_Zu bearbeiten:_ Gib die Textzeilen aller Einträge wortgetreu wieder und lass die Bilder dabei weg.

_Auszüge der Einträge:_
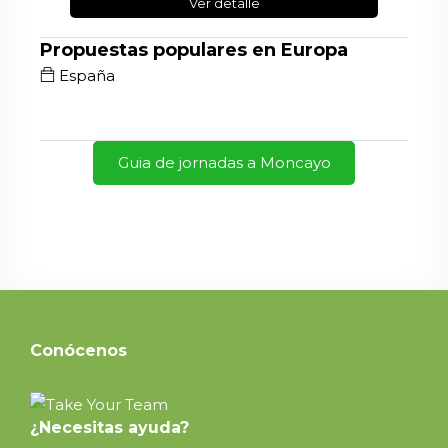
Ver detalle
Propuestas populares en Europa
España
Guia de jornadas a Moncayo
Conócenos
¿Necesitas ayuda?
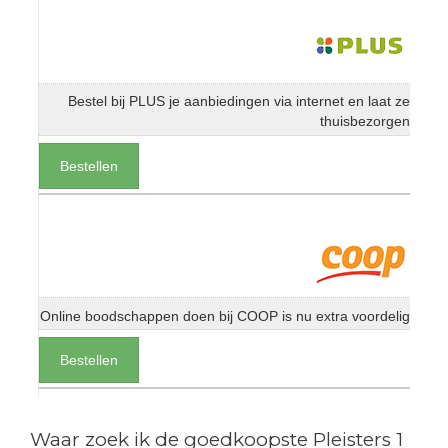
Bestel bij PLUS je aanbiedingen via internet en laat ze
thuisbezorgen
Bestellen
Online boodschappen doen bij COOP is nu extra voordelig
Bestellen
Waar zoek ik de goedkoopste Pleisters 1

_Ergebnis:_
Ver detalle
Propuestas populares en Europa
España
Guia de jornadas a Moncayo
Conócenos
¿Necesitas ayuda?
Bestel bij PLUS je aanbiedingen via internet en laat ze
thuisbezorgen
Bestellen
Online boodschappen doen bij COOP is nu extra voordelig
Bestellen
Waar zoek ik de goedkoopste Pleisters 1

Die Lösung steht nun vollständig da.